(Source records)
▶
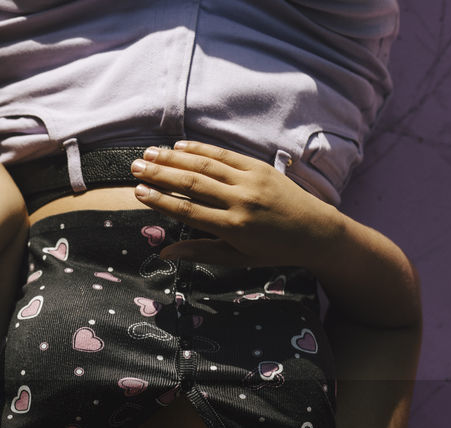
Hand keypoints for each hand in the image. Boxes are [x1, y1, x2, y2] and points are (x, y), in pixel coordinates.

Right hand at [130, 141, 344, 268]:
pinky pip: (224, 155)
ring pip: (205, 164)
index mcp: (234, 227)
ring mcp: (251, 180)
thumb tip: (165, 252)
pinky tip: (179, 146)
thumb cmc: (273, 251)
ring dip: (174, 157)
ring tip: (149, 153)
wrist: (316, 231)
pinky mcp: (259, 167)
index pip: (188, 210)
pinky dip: (200, 148)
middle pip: (192, 183)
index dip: (160, 200)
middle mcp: (241, 200)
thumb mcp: (237, 258)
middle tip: (135, 167)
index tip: (138, 192)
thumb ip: (200, 252)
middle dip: (160, 173)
◀
### Task prompt
Each line from the one containing "pinky pip: (224, 155)" to the end of the records should be echoed exactly, and no other line.

### Output
pinky pip: (224, 155)
ring pip: (205, 164)
index mcp: (234, 227)
ring mcp: (251, 180)
thumb tip: (165, 252)
pinky tip: (179, 146)
thumb cmc: (273, 251)
ring dip: (174, 157)
ring tip: (149, 153)
wrist: (316, 231)
pinky mcp: (259, 167)
index pip: (188, 210)
pinky dip: (200, 148)
middle pip: (192, 183)
index dip: (160, 200)
middle mcp: (241, 200)
thumb mcp: (237, 258)
middle tip: (135, 167)
index tip: (138, 192)
thumb ip: (200, 252)
middle dip: (160, 173)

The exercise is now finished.